WALLACE RONEY – A PLACE IN TIME
With the Grammy-winning composer/pianist Patrice Rushen on hand with guest reedman Gary Bartz and Wallace Roney's sidemen of choice, Ben Solomon, tenor sax, Buster Williams, bass and Lenny White, drums, the musicians on 'A Place in Time' deliver a blisteringly accomplished and creative session. Wallace Roney's music is a tough, taut and intransigent continuation of the arcane forms and structured freedoms of Miles Davis' 1960s quintet. Listeners often associate Roney with Davis, thanks to Roney's work with the jazz legend early in Roney's career. But at this point, Davis' impact on Roney can be considered mostly historic, with Roney's playing larger in scope, firmer in tone and sharper in attack than Davis'. Today, Wallace's set lists feature easy-on-the-ear themes that mask harmonic complexities, while solos are fuelled by strong moods and sustained rhythmic drive informed by the spectre of Davis but far from imitating him. Whether he performs up-tempo original compositions or mainstream ballads, Roney is always compelling in his idiosyncratic ways. His tendency to produce smeared tones, bent pitches and jabbing rhythmic figures in the stratospheric range of the instrument distinguishes his playing, as does the volatile spirit and ever-changing direction of his phrases.
The seventh studio album from electro-jazz group Nighthawks. For music heads Dal Martino and Reiner Winterschladen, the Boeing 707 is a pertinent childhood memory. When the first Boeing 707 took off into the skies in 1958, the boys tracked the jet engine's vapour trail. Just six years later, the plane transported the Beatles to America. A mere 1 ½ decades after this, the first rock stars sauntered down the gangway of a 707. An echo of the spirit of the time was definitely present in the studio. Time and again, libertine Reiner Winterschladen, an avid proponent of improvised music, had to restrict his trumpet playing to comply with Dal Martino's focus on reduction. These conflicting poles gave birth to an abundance of sound sketches which, craning over the studio desk, Dal Martino considerably condensed during countless night sessions. The resulting album consists of seven songs as well as the 707 Suite in four movements - a journey lasting just under an hour.

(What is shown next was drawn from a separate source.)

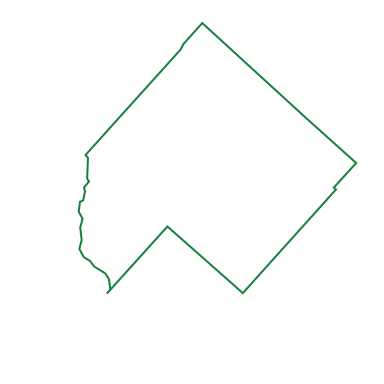 Woodward, Oklahoma, United States of America (Natural Earth projection), rotated 222°
{"feature_id": "52423323B19175534214846", "entity_name": "Woodward", "entity_type": "district", "adm_level": 2, "iso_a3": "USA", "parent_name": "United States of America", "parent_adm1": "Oklahoma", "projection": "natural_earth1", "projection_center": [-99.212, 36.491], "detail": "fine", "context": "isolated", "style": "outline", "palette": "green", "viewbox_px": 384, "rotation_deg": 222, "n_neighbors": 0, "source": "geoboundaries", "source_scale": "gbopen_adm2", "svg_char_len": 544}
<svg xmlns="http://www.w3.org/2000/svg" viewBox="0 0 384 384"><g transform="rotate(222 192 192)"><path d="M86.6,150.8L86.6,161.8L86.7,290.2L89.6,290.2L89.4,323.4L159.0,323.3L297.4,324.4L297.4,296.5L295.8,290.1L295.9,185.4L295.9,148.3L292.2,147.8L278.8,131.7L275.6,130.9L275.3,123.3L271.9,120.8L267.3,113.1L268.6,109.7L263.0,101.5L255.5,99.0L251.3,90.8L241.9,82.5L237.6,74.3L228.9,71.2L221.6,72.5L214.7,71.2L201.8,73.5L195.3,71.6L187.6,65.0L187.3,59.6L187.2,149.9L98.3,150.8L86.6,150.8Z" fill="none" stroke="#15803d" stroke-width="2"/></g></svg>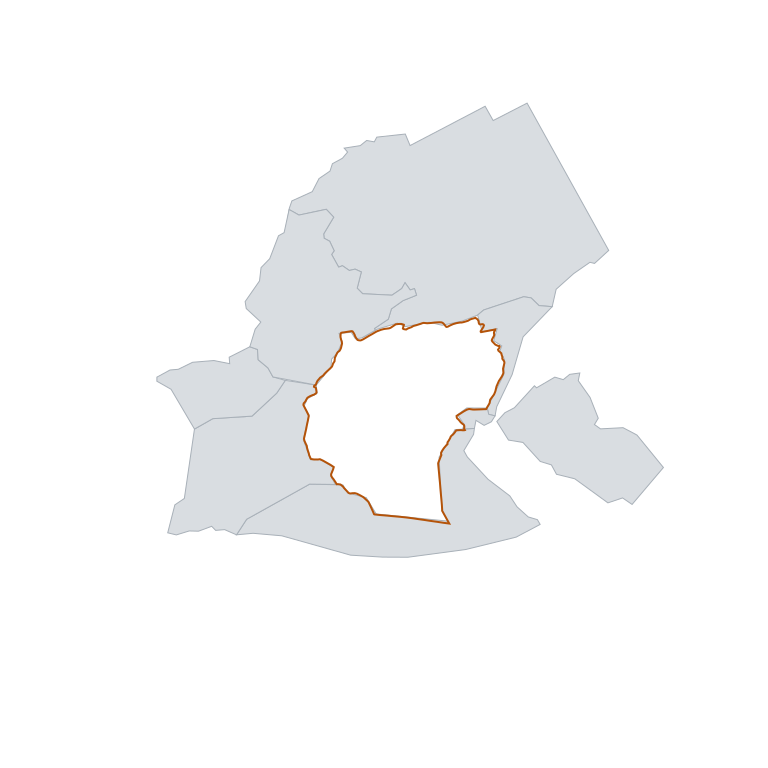 Ethiopia shown with its bordering countries, rotated 61°
{"feature_id": "ETH", "entity_name": "Ethiopia", "entity_type": "country or territory", "adm_level": 0, "iso_a3": "ETH", "parent_name": "Africa", "parent_adm1": "", "projection": "equal_earth", "projection_center": [38.934, 9.154], "detail": "fine", "context": "with_neighbors", "style": "outline", "palette": "amber", "viewbox_px": 768, "rotation_deg": 61, "n_neighbors": 8, "source": "natural_earth", "source_scale": "50m", "svg_char_len": 7321}
<svg xmlns="http://www.w3.org/2000/svg" viewBox="0 0 768 768"><g transform="rotate(61 384 384)"><path d="M435.7,569.7L435.5,497.6L452.3,468.9L461.7,468.6L474.8,454.6L493.9,453.8L535.0,394.5L522.7,394.6L474.7,371.3L458.3,344.0L466.7,326.5L471.5,330.1L481.0,346.5L488.2,346.5L517.8,339.2L542.9,328.2L555.9,327.2L570.2,322.3L577.0,315.6L582.5,315.5L582.0,342.6L568.3,393.0L547.1,447.1L534.7,469.2L517.5,496.2L467.2,547.0L451.1,570.9L444.4,586.1L435.7,569.7Z" fill="#d9dde1" stroke="#a8b0b8" stroke-width="1"/><path d="M409.3,645.3L388.3,625.5L387.3,614.1L331.5,571.6L331.3,550.6L348.1,515.0L340.0,482.3L333.0,468.6L352.1,443.8L359.7,447.1L359.7,458.2L364.7,464.7L374.9,464.7L393.5,481.5L414.6,485.0L418.9,476.7L432.3,468.5L438.3,475.2L448.3,475.2L435.5,497.6L435.7,569.7L444.4,586.1L434.1,594.0L430.4,602.2L424.9,603.7L422.8,617.6L418.1,625.6L415.3,638.8L409.3,645.3Z" fill="#d9dde1" stroke="#a8b0b8" stroke-width="1"/><path d="M195.2,390.1L184.2,381.4L179.2,375.8L181.0,353.5L172.8,341.2L171.6,328.0L166.3,322.3L166.4,310.9L163.5,303.4L158.4,304.5L164.0,289.2L162.6,281.1L167.5,275.1L164.6,270.6L175.7,244.2L188.1,245.6L190.1,160.9L206.5,160.8L207.7,122.7L376.1,122.7L380.6,141.4L377.4,144.9L379.4,164.6L384.6,187.5L397.9,199.4L390.6,210.4L380.0,213.6L375.4,219.5L367.6,260.9L369.1,268.7L366.8,285.4L360.8,304.7L352.0,314.4L344.2,337.4L337.2,342.8L332.8,363.4L332.9,381.1L332.8,365.7L330.8,365.4L329.4,348.8L321.9,341.1L320.3,326.9L322.1,312.5L315.4,311.1L314.4,315.5L305.6,316.5L309.1,322.2L310.2,334.0L294.7,358.9L287.2,361.0L275.0,349.5L269.5,353.6L267.9,359.3L260.4,363.0L259.8,367.0L245.3,367.0L243.3,363.0L232.8,362.3L227.5,365.7L223.5,364.0L213.7,347.1L203.2,349.8L195.0,376.5L185.4,382.4L195.2,390.1Z" fill="#d9dde1" stroke="#a8b0b8" stroke-width="1"/><path d="M369.1,268.7L367.6,260.9L375.4,219.5L380.0,213.6L390.6,210.4L397.9,199.4L410.2,239.5L437.9,267.4L458.5,296.4L465.7,302.3L461.3,307.1L455.1,305.4L433.8,274.6L421.2,266.8L411.3,266.6L407.8,262.5L399.3,267.1L390.5,258.2L386.0,272.8L369.1,268.7Z" fill="#d9dde1" stroke="#a8b0b8" stroke-width="1"/><path d="M592.5,180.1L609.6,225.4L599.3,230.6L596.5,245.8L559.4,263.1L546.6,276.9L535.9,276.8L527.5,284.9L502.5,290.8L493.4,302.3L471.5,303.5L467.7,292.1L468.0,281.5L458.5,253.3L461.3,252.4L460.8,231.3L467.1,225.1L465.6,216.9L469.3,207.4L475.3,212.5L495.7,210.3L517.8,213.2L521.5,219.6L528.2,216.4L538.1,196.1L551.3,187.5L592.5,180.1Z" fill="#d9dde1" stroke="#a8b0b8" stroke-width="1"/><path d="M455.1,305.4L461.3,307.1L465.7,302.3L469.1,308.4L468.7,316.5L460.4,321.2L466.7,326.5L461.4,337.0L458.2,333.5L446.5,334.6L445.1,323.2L455.1,305.4Z" fill="#d9dde1" stroke="#a8b0b8" stroke-width="1"/><path d="M331.5,571.6L285.4,572.8L271.5,581.3L267.9,579.3L268.0,564.4L271.4,556.8L272.2,540.9L281.0,521.4L291.4,509.1L285.5,506.4L286.4,483.3L292.5,477.9L301.8,482.3L313.7,477.7L324.0,477.7L333.0,468.6L340.0,482.3L348.1,515.0L331.3,550.6L331.5,571.6Z" fill="#d9dde1" stroke="#a8b0b8" stroke-width="1"/><path d="M286.4,483.3L273.6,470.1L270.1,461.7L251.2,467.9L244.6,465.5L233.5,442.9L222.6,435.1L219.0,423.2L203.2,404.4L203.2,398.0L185.4,382.4L195.0,376.5L203.2,349.8L213.7,347.1L223.5,364.0L227.5,365.7L232.8,362.3L243.3,363.0L245.3,367.0L259.8,367.0L260.4,363.0L267.9,359.3L269.5,353.6L275.0,349.5L287.2,361.0L294.7,358.9L310.2,334.0L309.1,322.2L305.6,316.5L314.4,315.5L315.4,311.1L322.1,312.5L320.3,326.9L321.9,341.1L329.4,348.8L330.8,365.4L332.8,365.7L332.9,381.1L330.7,387.1L322.9,387.6L317.9,398.8L326.9,400.2L334.2,409.8L336.8,417.7L343.5,422.3L352.1,443.8L324.0,477.7L313.7,477.7L301.8,482.3L292.5,477.9L286.4,483.3Z" fill="#d9dde1" stroke="#a8b0b8" stroke-width="1"/><path d="M351.6,444.1L351.4,443.7L350.1,442.3L348.9,440.5L348.2,438.5L347.5,436.8L347.1,433.1L346.2,430.9L345.4,428.1L344.1,422.8L343.5,421.0L342.5,419.8L341.4,418.6L340.2,416.3L337.2,414.2L336.1,412.6L334.1,409.8L333.6,408.4L333.5,407.0L332.8,405.7L331.7,404.2L328.3,401.1L327.3,400.7L326.1,400.3L324.3,400.0L321.9,399.3L319.7,398.0L318.8,397.2L318.5,396.6L318.8,395.5L319.5,393.8L321.0,389.6L322.0,386.8L322.7,386.0L324.6,385.8L326.6,385.8L328.1,386.1L330.1,386.1L332.6,385.8L333.5,384.9L334.3,383.8L334.6,383.1L334.8,381.3L334.8,379.8L334.6,374.1L334.6,370.6L334.5,366.6L334.5,365.8L334.5,364.8L335.1,360.5L335.7,358.1L336.1,356.8L337.7,352.8L338.0,351.5L338.0,350.3L337.5,344.8L338.5,342.3L339.8,339.8L340.9,338.7L341.8,337.9L342.3,338.2L343.3,339.4L344.7,340.6L345.4,340.3L346.3,339.3L347.1,338.2L347.0,336.3L347.6,332.4L347.5,330.2L348.2,327.4L349.0,323.4L349.4,320.9L349.8,319.6L351.8,316.8L353.6,312.9L354.7,310.1L356.9,305.5L358.0,303.8L358.9,303.1L360.2,302.6L362.6,302.2L364.3,301.8L364.6,301.2L364.8,300.2L364.8,298.2L365.1,294.6L365.9,291.1L366.8,288.5L367.3,287.3L367.9,286.2L368.5,284.2L369.4,280.0L369.3,277.1L370.5,271.9L370.8,271.9L372.7,270.9L374.7,270.8L376.5,271.5L377.7,271.6L378.3,271.3L378.8,270.4L379.3,269.0L380.1,268.2L381.1,268.1L382.5,269.7L384.7,273.9L385.3,274.1L385.7,274.0L386.8,270.6L387.7,268.0L389.3,263.1L390.2,260.3L391.1,261.1L391.9,262.6L392.9,263.2L393.9,263.6L394.4,263.7L395.1,264.3L397.3,267.8L398.1,268.6L399.2,268.7L403.6,267.5L406.3,265.5L406.7,264.7L407.4,264.7L408.3,265.6L408.7,266.4L409.2,267.6L410.3,267.8L412.8,266.9L414.1,266.5L415.1,266.9L416.5,267.2L417.3,267.2L419.3,268.3L421.7,268.0L422.9,268.0L424.0,268.5L426.0,270.3L428.4,272.5L432.0,274.1L432.7,274.7L434.5,277.2L437.1,282.1L440.6,286.7L444.5,290.3L446.5,292.8L447.9,295.9L449.2,298.7L450.6,299.9L451.9,300.9L453.2,303.0L454.2,304.8L455.5,306.9L454.1,309.6L452.2,313.4L450.0,317.7L449.3,318.8L447.3,321.4L447.0,322.1L446.6,324.0L446.6,327.5L446.9,331.9L447.1,336.0L448.2,336.5L449.5,336.7L450.8,336.2L452.5,335.8L454.6,335.5L456.9,334.7L458.2,334.0L459.6,334.1L460.9,334.8L461.5,335.4L462.4,335.6L463.5,335.6L463.3,336.4L462.7,337.5L461.9,338.6L461.2,339.8L459.7,343.0L459.7,343.4L459.9,344.1L460.7,345.6L461.6,348.0L462.0,350.2L462.4,351.2L463.5,352.5L465.0,355.0L465.8,356.7L467.4,357.6L468.0,359.7L469.2,362.9L470.5,365.4L471.8,367.4L473.3,368.2L473.9,368.2L476.9,371.9L479.2,374.7L479.8,375.2L483.9,377.0L488.7,379.1L492.5,380.8L497.4,382.9L502.2,385.1L506.7,387.1L513.1,389.9L518.2,392.2L522.2,394.1L523.1,394.6L527.9,394.6L532.8,394.6L537.7,394.6L534.2,399.3L530.1,404.6L525.9,410.2L523.1,413.8L518.8,419.5L515.2,424.2L511.4,429.4L508.1,434.1L503.7,440.6L500.8,444.8L496.4,451.4L493.5,455.5L493.1,455.8L489.1,455.4L485.2,455.1L480.2,454.8L479.6,454.8L478.1,455.2L477.2,455.5L473.6,456.7L473.0,456.9L470.0,458.7L466.9,460.8L465.3,462.4L464.1,464.8L463.5,466.4L463.0,467.1L462.0,467.8L455.6,469.4L453.8,469.6L450.8,470.8L449.2,472.9L448.7,474.0L446.6,474.0L442.8,474.3L441.2,474.6L440.4,474.7L439.0,474.7L437.8,474.3L437.0,473.7L436.0,472.4L433.9,469.8L432.3,468.2L428.8,470.0L425.7,471.9L421.3,474.6L418.7,476.5L418.0,478.4L416.0,481.9L414.3,484.1L413.6,484.3L409.7,483.9L408.3,483.4L405.9,483.0L402.7,482.3L400.6,481.5L398.3,481.4L395.0,481.1L393.0,480.5L390.9,478.6L388.2,476.2L385.5,473.8L382.6,471.4L379.3,468.5L375.6,465.4L374.8,465.1L374.4,465.1L370.5,464.9L366.3,464.8L363.5,464.7L362.7,464.3L362.0,463.6L361.2,461.3L360.1,459.7L358.9,457.6L358.8,454.8L359.1,451.7L359.4,450.7L359.3,449.7L359.3,448.3L358.6,447.0L354.6,445.5L353.9,445.6L353.2,446.2L352.5,446.6L351.9,446.2L351.6,445.6L351.6,444.7L351.6,444.1Z" fill="none" stroke="#b45309" stroke-width="2"/></g></svg>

KENNY BURRELL – UNLIMITED 1
On 'Unlimited 1' Kenny Burrell is captured live at the West-Coast jazz mecca, Catalina's, with a well-oiled big band, The Los Angeles Jazz Orchestra Unlimited, which is made up of some of the West Coast's greatest jazz men and studio players. Burrell leads the group, solos and sings through a set list of original tunes, standards and, of course, what would a Kenny Burrell record be without some some Duke Ellington? Kenny Burrell has appeared on so many essential jazz recordings that jazz history and his biography seem irretrievably intertwined. He has recorded 97 albums under his own name and several hundred with other artists including Duke Ellington, Herbie Hancock, Dizzy Gillespie, Miles Davis, John Coltrane, Charlie Parker, Tony Bennett, Billy Holiday, Sonny Rollins, Jimmy Smith, Art Blakey, Nat King Cole, Ray Charles, and Louis Armstrong.